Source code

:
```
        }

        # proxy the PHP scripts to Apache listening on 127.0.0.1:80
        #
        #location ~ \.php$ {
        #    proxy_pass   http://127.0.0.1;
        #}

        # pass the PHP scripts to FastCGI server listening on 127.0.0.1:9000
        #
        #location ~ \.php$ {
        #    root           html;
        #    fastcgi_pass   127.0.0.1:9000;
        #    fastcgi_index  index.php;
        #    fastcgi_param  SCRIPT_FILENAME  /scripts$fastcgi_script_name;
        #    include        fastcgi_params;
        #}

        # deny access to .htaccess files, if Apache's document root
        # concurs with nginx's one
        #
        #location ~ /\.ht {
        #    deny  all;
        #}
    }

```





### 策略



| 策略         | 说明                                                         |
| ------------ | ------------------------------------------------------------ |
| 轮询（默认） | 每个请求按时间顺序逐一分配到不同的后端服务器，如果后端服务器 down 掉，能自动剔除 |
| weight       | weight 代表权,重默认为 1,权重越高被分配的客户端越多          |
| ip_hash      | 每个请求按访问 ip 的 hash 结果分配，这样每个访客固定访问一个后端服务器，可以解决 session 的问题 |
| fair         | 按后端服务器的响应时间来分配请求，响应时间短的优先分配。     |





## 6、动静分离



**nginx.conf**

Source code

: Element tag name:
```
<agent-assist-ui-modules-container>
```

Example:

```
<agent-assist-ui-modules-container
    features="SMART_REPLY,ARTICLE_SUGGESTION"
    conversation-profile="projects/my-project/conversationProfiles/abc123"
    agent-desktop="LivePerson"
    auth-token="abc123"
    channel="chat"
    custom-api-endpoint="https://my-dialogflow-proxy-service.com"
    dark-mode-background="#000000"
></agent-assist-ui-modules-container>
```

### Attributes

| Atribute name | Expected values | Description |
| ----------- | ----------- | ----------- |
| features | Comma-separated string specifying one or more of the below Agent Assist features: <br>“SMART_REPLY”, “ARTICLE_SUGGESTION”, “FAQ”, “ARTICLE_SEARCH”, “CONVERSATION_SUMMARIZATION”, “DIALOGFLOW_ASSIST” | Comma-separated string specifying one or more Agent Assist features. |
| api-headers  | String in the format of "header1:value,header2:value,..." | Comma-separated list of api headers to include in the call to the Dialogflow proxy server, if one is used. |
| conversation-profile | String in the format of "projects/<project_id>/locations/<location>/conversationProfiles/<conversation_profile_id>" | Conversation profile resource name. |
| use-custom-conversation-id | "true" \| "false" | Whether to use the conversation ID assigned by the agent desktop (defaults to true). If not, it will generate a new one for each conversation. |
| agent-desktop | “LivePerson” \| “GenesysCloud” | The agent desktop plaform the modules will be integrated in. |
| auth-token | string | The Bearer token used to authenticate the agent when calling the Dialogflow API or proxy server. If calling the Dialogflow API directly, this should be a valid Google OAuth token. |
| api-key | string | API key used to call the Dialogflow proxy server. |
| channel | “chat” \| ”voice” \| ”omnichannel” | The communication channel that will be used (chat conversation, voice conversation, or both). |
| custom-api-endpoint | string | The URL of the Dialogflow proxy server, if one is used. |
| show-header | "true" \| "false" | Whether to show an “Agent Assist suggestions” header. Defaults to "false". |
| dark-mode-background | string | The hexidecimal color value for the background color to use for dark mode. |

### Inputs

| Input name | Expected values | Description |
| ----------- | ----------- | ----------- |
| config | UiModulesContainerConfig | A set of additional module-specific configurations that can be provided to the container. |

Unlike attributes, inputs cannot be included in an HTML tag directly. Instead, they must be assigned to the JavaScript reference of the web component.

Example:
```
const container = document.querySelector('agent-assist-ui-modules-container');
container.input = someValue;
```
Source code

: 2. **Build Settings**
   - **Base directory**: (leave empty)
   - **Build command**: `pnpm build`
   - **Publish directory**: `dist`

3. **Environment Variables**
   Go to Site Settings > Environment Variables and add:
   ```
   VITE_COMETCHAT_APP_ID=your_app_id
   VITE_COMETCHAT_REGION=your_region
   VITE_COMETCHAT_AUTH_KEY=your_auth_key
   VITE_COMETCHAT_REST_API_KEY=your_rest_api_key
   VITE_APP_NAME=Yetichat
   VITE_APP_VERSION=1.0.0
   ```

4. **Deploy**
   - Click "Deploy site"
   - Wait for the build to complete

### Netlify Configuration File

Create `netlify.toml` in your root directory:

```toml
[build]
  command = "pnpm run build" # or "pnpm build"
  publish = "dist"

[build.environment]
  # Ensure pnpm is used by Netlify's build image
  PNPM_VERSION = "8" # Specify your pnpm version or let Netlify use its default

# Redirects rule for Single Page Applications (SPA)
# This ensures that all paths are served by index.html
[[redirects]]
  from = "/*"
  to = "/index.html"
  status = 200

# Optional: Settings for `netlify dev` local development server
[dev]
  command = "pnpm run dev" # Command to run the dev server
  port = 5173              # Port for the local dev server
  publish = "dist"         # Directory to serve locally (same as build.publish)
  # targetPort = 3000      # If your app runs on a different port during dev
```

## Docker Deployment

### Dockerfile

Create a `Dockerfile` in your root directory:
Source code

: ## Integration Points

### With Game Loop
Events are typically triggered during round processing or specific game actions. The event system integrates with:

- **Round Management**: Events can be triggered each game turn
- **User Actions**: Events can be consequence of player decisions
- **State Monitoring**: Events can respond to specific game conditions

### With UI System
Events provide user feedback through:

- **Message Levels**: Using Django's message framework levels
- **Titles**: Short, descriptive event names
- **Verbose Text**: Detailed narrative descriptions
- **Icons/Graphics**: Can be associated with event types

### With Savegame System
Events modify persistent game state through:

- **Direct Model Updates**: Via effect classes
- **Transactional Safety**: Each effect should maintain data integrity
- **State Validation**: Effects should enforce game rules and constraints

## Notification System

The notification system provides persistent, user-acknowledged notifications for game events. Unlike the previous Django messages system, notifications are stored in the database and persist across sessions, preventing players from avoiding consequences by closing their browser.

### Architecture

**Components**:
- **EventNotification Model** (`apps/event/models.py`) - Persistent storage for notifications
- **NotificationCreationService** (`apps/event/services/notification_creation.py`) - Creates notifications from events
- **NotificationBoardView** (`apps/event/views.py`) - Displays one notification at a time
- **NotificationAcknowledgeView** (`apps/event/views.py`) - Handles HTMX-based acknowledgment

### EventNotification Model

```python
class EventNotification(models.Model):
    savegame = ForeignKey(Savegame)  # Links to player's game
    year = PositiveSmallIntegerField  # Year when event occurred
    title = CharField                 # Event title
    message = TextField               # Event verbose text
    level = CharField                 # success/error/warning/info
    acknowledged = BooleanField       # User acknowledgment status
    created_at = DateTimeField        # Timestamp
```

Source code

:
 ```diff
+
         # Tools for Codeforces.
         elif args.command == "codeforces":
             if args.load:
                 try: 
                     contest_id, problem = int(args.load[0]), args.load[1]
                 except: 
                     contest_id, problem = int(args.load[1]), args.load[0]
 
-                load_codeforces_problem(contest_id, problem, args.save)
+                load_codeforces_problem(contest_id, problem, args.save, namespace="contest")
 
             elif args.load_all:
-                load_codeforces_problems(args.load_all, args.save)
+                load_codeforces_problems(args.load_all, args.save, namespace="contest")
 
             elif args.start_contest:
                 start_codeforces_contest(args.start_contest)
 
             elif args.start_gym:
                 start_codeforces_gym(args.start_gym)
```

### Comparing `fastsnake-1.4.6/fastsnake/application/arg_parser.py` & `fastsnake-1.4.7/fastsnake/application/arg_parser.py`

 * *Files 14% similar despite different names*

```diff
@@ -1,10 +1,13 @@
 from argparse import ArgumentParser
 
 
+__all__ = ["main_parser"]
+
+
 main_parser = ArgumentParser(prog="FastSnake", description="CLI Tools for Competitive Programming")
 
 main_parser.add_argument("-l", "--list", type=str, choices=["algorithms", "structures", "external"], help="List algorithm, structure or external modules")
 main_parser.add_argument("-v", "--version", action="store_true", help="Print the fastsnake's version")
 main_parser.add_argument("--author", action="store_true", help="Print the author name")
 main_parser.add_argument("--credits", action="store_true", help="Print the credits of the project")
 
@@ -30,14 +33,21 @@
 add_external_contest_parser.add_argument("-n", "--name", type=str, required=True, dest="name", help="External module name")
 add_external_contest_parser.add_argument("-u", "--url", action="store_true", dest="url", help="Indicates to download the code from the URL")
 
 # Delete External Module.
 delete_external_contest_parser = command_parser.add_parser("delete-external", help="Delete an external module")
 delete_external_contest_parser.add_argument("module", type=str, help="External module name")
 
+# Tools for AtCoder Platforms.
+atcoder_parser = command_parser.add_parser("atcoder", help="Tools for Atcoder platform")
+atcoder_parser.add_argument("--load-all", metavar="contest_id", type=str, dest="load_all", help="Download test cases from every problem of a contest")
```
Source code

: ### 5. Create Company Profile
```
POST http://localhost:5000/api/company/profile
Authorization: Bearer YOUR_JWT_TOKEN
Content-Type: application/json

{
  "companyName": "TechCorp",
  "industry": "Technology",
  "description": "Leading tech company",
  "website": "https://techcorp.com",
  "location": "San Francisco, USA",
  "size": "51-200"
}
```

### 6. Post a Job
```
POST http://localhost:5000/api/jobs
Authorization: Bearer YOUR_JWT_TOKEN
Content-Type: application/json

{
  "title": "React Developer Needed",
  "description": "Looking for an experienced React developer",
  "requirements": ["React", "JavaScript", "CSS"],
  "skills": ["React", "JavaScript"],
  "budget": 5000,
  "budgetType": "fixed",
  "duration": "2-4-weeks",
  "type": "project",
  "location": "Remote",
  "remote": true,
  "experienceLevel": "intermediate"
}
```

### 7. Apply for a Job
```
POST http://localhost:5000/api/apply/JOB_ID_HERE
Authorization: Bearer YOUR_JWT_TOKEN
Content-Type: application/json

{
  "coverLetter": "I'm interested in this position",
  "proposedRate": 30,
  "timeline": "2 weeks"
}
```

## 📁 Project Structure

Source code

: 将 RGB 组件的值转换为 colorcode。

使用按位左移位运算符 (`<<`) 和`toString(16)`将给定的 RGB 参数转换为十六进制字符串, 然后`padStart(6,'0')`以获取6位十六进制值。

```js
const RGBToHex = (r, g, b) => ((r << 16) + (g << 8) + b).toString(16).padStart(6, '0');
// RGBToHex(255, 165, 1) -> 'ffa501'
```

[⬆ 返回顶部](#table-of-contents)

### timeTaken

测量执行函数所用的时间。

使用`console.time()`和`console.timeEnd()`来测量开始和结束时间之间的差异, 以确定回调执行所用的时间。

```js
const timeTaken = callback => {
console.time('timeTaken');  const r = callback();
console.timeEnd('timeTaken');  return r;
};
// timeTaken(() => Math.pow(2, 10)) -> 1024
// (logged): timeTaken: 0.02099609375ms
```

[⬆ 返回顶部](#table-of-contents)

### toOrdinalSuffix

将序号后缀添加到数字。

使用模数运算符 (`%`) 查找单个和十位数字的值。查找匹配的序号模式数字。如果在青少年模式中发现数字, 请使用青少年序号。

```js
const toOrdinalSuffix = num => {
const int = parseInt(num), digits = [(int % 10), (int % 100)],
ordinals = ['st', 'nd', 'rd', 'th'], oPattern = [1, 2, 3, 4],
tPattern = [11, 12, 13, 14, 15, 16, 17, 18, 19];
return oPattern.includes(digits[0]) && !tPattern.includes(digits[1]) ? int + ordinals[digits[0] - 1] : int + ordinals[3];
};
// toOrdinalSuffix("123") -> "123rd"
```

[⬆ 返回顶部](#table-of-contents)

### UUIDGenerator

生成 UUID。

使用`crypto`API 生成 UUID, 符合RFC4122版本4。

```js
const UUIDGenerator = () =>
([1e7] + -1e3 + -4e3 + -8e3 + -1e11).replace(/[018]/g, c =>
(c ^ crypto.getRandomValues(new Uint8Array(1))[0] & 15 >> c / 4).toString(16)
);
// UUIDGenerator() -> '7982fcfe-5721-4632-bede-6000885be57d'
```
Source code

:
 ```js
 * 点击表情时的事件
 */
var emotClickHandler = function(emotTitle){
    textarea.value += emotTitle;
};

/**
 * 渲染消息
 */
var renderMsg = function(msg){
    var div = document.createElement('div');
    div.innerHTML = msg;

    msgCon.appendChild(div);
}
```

______

§ Your goal
Across the records above, show each line containing the word "Print".

§ Answer area
 main_parser.add_argument("-v", "--version", action="store_true", help="Print the fastsnake's version")
 main_parser.add_argument("--author", action="store_true", help="Print the author name")
 main_parser.add_argument("--credits", action="store_true", help="Print the credits of the project")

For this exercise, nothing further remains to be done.